▶ _GOAL OF THE EXERCISE_: Of the lines below, write out exactly those from the line with "The Importance of" through the line with "the time of year i.e. Holidays/Peak Season", both included, and skip the rest.

▶ _MATERIAL PROVIDED_:
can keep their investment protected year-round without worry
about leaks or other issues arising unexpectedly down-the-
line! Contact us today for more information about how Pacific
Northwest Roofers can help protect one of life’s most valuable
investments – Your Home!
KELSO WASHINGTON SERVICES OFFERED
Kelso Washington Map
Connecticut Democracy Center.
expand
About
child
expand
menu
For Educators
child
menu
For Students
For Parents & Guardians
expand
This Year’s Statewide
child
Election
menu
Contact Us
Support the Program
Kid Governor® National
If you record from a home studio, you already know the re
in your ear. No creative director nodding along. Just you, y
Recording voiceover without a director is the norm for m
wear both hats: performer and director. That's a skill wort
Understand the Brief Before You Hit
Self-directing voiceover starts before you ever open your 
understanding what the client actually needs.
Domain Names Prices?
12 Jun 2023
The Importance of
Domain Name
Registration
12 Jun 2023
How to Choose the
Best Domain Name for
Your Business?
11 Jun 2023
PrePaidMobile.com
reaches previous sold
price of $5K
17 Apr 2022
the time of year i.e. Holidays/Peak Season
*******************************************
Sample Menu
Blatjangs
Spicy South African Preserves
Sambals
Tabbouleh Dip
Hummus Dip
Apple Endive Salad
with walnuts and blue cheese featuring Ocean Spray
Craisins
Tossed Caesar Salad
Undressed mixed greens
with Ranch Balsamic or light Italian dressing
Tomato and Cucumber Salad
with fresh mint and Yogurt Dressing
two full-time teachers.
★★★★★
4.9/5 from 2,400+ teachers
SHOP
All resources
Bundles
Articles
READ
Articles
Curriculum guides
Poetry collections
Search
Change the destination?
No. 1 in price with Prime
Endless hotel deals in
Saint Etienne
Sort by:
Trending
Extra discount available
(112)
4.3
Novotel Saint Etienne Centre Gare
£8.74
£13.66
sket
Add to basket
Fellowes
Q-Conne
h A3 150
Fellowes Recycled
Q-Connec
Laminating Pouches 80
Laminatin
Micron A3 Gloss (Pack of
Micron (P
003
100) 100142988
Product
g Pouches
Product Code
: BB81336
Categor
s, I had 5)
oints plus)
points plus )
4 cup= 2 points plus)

▶ _TASK ANSWER_:
The Importance of
Domain Name
Registration
12 Jun 2023
How to Choose the
Best Domain Name for
Your Business?
11 Jun 2023
PrePaidMobile.com
reaches previous sold
price of $5K
17 Apr 2022
the time of year i.e. Holidays/Peak Season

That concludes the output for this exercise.